Kynar will certainly not solve your problem.You have to use high voltage winding techniques. Some hints:

- Leave 3mm (or so) margin at the sides of all winding layers (from outer turn to coil former) to prevent each HV winding layer from arcing to the layers above or below. This creates a good 6mm path once mylar tape is added. You may fill the margin gaps with electrical tape hand cut to the right width.

- Separate each layer of HV winding from other layers with three layers of mylar tape or more to avoid breakdown through the tape. Avoid stretching the tape locally too much, like when there are two perpendicular magnet wires with the tape inbetween (this has been the source of most of my breakdown problems).

- Use gentle thick plastic tubing to protect from arcing the ends of every winding where they enter and leave the coil. Let the tubing extend to where the first turn begins.

- Allow for proper spacing between the HV pins of the coil former and all other pins.

That should be enough to get 1KV quite reliably.
Hi megajocke,
Yes. I have divided the bobbin in two equal parts by means of a glass fibre (epoxy board without copper) partition.
Primary on one side, secondaries on the other.
I am thinking of shelving this transformer and experiment with a smaller one giving low voltage outputs (10V).
It won't be that scary to do the testing.

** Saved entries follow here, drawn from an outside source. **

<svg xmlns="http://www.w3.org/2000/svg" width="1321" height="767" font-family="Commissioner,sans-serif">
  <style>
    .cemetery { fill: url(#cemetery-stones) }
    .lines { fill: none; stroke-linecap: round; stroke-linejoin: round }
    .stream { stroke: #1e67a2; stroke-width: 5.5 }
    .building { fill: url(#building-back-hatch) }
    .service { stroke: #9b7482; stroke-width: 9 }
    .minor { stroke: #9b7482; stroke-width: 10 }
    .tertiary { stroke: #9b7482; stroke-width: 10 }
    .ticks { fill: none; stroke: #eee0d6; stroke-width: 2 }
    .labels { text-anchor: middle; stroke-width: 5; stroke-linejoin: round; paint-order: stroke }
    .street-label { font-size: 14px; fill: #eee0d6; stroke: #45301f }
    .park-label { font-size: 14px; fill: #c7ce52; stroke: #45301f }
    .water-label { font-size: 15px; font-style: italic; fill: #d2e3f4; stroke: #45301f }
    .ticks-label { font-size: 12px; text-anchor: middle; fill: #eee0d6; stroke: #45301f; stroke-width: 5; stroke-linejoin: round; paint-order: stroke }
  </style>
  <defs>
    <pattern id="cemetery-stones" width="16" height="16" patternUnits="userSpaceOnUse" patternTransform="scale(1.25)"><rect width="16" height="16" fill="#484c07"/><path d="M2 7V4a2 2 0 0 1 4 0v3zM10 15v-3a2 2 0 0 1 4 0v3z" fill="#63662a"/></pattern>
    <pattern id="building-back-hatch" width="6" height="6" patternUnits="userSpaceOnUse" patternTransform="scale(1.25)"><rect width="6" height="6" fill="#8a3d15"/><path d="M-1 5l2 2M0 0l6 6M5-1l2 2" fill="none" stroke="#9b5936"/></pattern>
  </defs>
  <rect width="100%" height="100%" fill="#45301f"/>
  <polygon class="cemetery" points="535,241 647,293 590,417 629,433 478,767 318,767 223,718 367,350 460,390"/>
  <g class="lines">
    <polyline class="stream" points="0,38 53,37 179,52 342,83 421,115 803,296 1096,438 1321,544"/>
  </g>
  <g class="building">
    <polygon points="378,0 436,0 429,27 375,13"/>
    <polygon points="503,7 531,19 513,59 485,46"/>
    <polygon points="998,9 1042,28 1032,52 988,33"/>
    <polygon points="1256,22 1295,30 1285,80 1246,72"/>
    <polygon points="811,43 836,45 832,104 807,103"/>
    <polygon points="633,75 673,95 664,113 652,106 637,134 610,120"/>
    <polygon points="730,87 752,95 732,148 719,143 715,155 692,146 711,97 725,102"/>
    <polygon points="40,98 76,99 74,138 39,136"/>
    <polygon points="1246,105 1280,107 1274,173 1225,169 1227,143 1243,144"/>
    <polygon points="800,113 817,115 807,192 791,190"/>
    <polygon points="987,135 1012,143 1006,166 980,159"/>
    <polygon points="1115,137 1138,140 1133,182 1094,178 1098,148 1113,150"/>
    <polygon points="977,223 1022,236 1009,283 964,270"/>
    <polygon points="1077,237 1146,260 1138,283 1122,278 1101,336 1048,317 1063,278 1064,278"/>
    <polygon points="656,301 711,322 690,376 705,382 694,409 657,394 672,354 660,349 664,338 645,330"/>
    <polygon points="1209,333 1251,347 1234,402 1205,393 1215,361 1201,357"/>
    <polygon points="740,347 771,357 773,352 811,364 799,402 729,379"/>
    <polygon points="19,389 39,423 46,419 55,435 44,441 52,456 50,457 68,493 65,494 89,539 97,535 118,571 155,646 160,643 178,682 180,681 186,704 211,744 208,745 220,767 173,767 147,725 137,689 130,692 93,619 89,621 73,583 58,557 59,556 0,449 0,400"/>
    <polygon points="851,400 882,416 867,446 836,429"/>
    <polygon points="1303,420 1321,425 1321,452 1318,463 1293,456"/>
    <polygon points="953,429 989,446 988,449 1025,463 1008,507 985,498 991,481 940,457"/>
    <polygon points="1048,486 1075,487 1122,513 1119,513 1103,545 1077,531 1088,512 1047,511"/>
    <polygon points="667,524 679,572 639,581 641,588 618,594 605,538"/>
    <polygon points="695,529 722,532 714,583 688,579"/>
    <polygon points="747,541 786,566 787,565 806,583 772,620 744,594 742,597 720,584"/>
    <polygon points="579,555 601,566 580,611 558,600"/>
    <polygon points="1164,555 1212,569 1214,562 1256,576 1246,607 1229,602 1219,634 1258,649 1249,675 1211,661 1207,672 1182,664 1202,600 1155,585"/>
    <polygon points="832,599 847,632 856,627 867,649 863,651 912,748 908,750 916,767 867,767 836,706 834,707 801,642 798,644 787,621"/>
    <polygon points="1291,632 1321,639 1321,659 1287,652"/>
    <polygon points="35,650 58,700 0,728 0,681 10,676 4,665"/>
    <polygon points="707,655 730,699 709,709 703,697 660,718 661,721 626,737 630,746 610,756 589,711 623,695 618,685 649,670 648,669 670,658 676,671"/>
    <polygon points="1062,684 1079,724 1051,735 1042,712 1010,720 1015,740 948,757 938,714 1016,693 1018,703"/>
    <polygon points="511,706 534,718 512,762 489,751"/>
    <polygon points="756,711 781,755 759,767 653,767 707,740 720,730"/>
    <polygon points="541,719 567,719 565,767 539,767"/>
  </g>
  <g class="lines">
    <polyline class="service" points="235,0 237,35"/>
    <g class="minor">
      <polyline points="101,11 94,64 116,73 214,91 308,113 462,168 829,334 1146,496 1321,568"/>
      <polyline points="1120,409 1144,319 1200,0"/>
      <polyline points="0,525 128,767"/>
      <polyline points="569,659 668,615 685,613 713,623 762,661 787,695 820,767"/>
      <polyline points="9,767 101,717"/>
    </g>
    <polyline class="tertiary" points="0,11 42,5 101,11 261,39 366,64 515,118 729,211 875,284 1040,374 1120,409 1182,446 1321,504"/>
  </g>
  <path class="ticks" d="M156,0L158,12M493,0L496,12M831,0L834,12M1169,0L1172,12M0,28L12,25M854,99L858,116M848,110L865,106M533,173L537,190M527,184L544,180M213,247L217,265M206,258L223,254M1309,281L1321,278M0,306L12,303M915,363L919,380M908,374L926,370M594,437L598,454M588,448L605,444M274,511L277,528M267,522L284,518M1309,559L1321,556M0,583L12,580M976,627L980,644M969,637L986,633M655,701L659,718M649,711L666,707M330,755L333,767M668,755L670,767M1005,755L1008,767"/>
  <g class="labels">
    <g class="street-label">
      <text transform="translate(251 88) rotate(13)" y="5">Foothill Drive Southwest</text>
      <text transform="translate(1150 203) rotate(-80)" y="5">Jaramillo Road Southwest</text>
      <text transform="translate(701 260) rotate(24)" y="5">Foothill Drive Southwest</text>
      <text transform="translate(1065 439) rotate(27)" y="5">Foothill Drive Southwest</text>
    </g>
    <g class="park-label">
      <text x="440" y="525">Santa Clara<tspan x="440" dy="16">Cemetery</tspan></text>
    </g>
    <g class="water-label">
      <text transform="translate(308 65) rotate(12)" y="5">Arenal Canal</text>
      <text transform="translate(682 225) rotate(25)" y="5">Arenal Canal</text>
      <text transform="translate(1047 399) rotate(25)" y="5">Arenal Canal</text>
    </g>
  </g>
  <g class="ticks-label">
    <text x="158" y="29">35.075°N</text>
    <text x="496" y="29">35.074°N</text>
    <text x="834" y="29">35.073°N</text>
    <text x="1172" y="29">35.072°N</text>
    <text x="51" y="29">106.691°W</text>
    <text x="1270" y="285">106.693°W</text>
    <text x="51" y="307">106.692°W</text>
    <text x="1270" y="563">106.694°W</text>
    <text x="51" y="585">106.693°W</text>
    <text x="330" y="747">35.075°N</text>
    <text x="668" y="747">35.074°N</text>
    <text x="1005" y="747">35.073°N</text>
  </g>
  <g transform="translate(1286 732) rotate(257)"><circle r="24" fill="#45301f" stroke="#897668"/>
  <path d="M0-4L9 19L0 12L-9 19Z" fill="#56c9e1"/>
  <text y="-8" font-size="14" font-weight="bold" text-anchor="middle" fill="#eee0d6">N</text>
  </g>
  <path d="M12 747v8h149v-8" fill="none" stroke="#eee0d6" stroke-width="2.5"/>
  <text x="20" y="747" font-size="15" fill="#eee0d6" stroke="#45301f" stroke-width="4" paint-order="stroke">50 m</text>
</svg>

I have used the AN2450 application note from ST microelectronics on the L6599 circuit.


2003-01-11 8:01 pm
Did you have any luck with the arcing?

I found this very interesting on resonant converters:

They compared different converter topologies for a 48V front end converter for computer servers or something like that. They chose a LLC converter in the end for its good efficiency at high input voltage and boost capability for hold-up.

I guess this is for a tube amp? It seems like a good topology for that Myself I am looking for something with high no-load efficiency as it is for a solid state class B thing. I'm starting to like the simplicity of a PWM half bridge actually. I'll probably use pretty low freqency and BJTs too... :smash:

I haven't totally ruled out resonant though - I'd like to read up on ZCS switching and how much this helps BJT switching losses. I wonder what the base drive is supposed to look like for optimal switching in this case. The biggest problem seems to be storage time spread and temperature dependece when trying to operate at higher freqencies. I read someting stating that storage time in an emitter switched bipolar could be made pretty low. This might be an interesting switch type if that is true.


2003-01-11 8:01 pm
ZCS isn't as favourable for MOSFETs as ZVS is so this is probably why it is so hard to find info about it. It seemed to be quite popular in the eighties though even for MOSFETs - probably because high voltage MOSFETs were quite slow back then compared with what is available today. ZCS doesn't solve the energy loss from discharging the drain-to-source capacitance which will still cause loss even if switching is really fast so ZVS is usually better for MOSFETs.

ZCS for bipolars though might be useful to reduce switching losses. But noone uses bipolars today so it's hard to find info. ;) Storage time needs to be controlled though to be able to work at high freqency without unneccesary dead time.